1982 T.C. Anayasası’nın 26. ve 6100 Sayılı Hukuk Muhakemeleri Kanunu’nun (HMK) 27.maddesi uyarınca, taraflar dinlenmeden iddia ve savunmalarını beyan etmeleri için davet edilmeden hüküm verilemez. Yine HMK’nın 280. maddesi hükmüne göre “bilirkişi, raporunu, varsa kendisine incelenmek üzere teslim edilen şeylerle birlikte bir dizi pusulasına bağlı olarak mahkemeye verir; verildiği tarih rapora yazılır ve duruşma gününden önce birer örneği taraflara tebliğ edilir.” Bilirkişi rapor örneğinin taraflarca okunup değerlendirilebilmesi, varsa itirazlarını dile getirebilmeleri ya da belirsizlik gösteren hususlar hakkında açıklama yapılmasını temin amacıyla veya yeni bilirkişi incelemesini talep edebilmeleri için taraflara tebliğ edilmesi zorunluluğu öngörülmüştür.
Somut olayda, …’e ait maluliyet raporu mahkemece davalılara tebliğ edilmemiştir.
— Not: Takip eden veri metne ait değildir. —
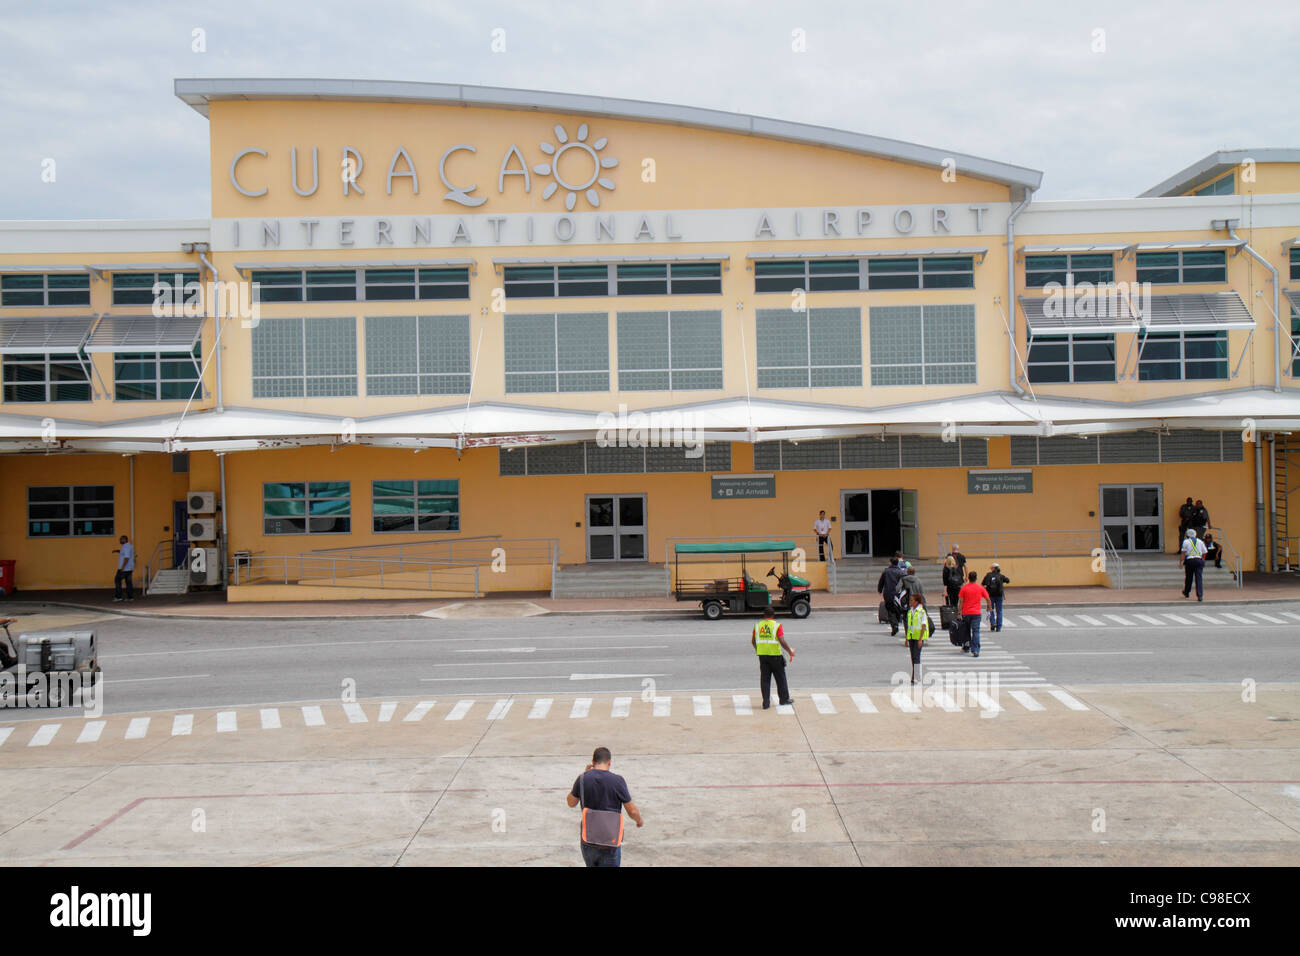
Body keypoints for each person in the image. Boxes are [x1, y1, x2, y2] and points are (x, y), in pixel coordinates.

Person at [567, 747, 644, 867]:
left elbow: (571, 802)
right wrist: (639, 820)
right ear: (609, 763)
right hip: (610, 841)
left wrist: (583, 775)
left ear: (593, 762)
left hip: (588, 839)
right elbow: (632, 811)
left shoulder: (583, 778)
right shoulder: (617, 781)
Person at [751, 605, 795, 709]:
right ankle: (784, 699)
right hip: (775, 656)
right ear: (773, 615)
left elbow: (753, 641)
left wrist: (758, 649)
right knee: (780, 678)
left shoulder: (757, 626)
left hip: (762, 656)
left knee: (765, 679)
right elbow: (781, 640)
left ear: (764, 615)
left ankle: (766, 703)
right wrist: (790, 651)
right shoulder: (776, 625)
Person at [957, 571, 992, 657]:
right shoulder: (980, 588)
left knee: (966, 631)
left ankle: (966, 646)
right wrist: (989, 607)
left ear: (968, 578)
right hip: (976, 613)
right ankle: (975, 650)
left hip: (966, 613)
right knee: (976, 631)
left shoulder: (964, 588)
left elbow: (961, 601)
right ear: (976, 578)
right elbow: (988, 599)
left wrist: (959, 612)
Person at [877, 555, 907, 636]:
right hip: (898, 594)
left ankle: (894, 625)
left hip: (888, 593)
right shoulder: (901, 572)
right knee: (897, 609)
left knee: (890, 610)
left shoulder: (886, 571)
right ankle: (896, 623)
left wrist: (879, 590)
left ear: (890, 563)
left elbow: (881, 581)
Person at [904, 592, 930, 685]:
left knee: (916, 657)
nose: (910, 602)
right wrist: (907, 638)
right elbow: (909, 626)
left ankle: (915, 676)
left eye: (912, 600)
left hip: (918, 637)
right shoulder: (910, 611)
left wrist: (920, 639)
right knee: (913, 657)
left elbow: (923, 626)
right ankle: (916, 675)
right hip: (911, 637)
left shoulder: (921, 612)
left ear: (917, 602)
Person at [1180, 528, 1208, 601]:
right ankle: (1200, 595)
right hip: (1199, 560)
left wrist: (1181, 562)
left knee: (1189, 577)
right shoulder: (1200, 541)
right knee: (1199, 578)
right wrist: (1203, 560)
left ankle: (1186, 592)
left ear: (1187, 535)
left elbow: (1183, 553)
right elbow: (1205, 552)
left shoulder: (1186, 542)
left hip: (1190, 560)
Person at [981, 563, 1011, 632]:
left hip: (990, 596)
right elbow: (1008, 580)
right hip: (999, 595)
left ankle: (993, 623)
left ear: (993, 568)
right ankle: (999, 627)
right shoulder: (1000, 576)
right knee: (999, 611)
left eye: (991, 568)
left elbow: (983, 584)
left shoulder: (988, 575)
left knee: (990, 609)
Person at [112, 535, 135, 602]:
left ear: (125, 540)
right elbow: (124, 553)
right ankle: (130, 597)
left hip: (124, 569)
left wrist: (122, 567)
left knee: (117, 581)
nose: (120, 541)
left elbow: (126, 558)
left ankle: (118, 597)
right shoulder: (128, 546)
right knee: (128, 583)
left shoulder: (126, 547)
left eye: (121, 539)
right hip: (129, 568)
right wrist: (118, 551)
Savunma yapma ve bilirkişi raporlarına itiraz etme veya beyanda bulunma hakkı verilmeden Anayasa ve HMK ile koruma altına alınan hukuki dinlenilme ve savunma hakkı kısıtlanarak davalılar aleyhine hüküm kurulması doğru görülmemiştir. Bu nedenle mahkemece bilirkişi raporlarının davalılar vekiline (vekillik ilişkisi sona ermiş ise asilin kendisine) tebliğinin yapılarak, davalı tarafça savunma yapılmasına ve raporların incelenmesine olanak sağlanması gerekirken raporlar tebliğ edilmeden aleyhine hüküm kurulması bozmayı gerektirmiştir.
4-Bozma sebep ve şekline göre davalı … vekilinin sair temyiz itirazlarının incelenmesine şimdilik yer olmadığına karar verilmiştir.
SONUÇ: Yukarıda (1) nolu bentte açıklanan nedenlerle davalı … vekilinin temyiz dilekçesinin feragat nedeni ile (2) nolu bentte açıklanan nedenlerle davalı … vekilinin davacılar lehine hükmedilen maddi tazminatlara dair temyiz dilekçesinin mahkeme hükmünün miktar itibariyle kesin olması nedeniyle REDDİNE, (3) nolu bentte açıklanan nedenlerle davalı … vekilinin temyiz itirazlarının kabulü ile hükmün davalı … yararına BOZULMASINA, (4) nolu bentte açıklanan nedenlerle bozma sebep ve şekline göre davalı … vekilinin sair temyiz itirazlarının şimdilik incelenmesine yer olmadığına, duruşmada vekille temsil olunmayan davalı … yararına vekalet ücreti takdirine yer olmadığına, peşin alınan harcın istek halinde temyiz eden davalılara geri verilmesine 05/12/2018 tarihinde oybirliğiyle karar verildi.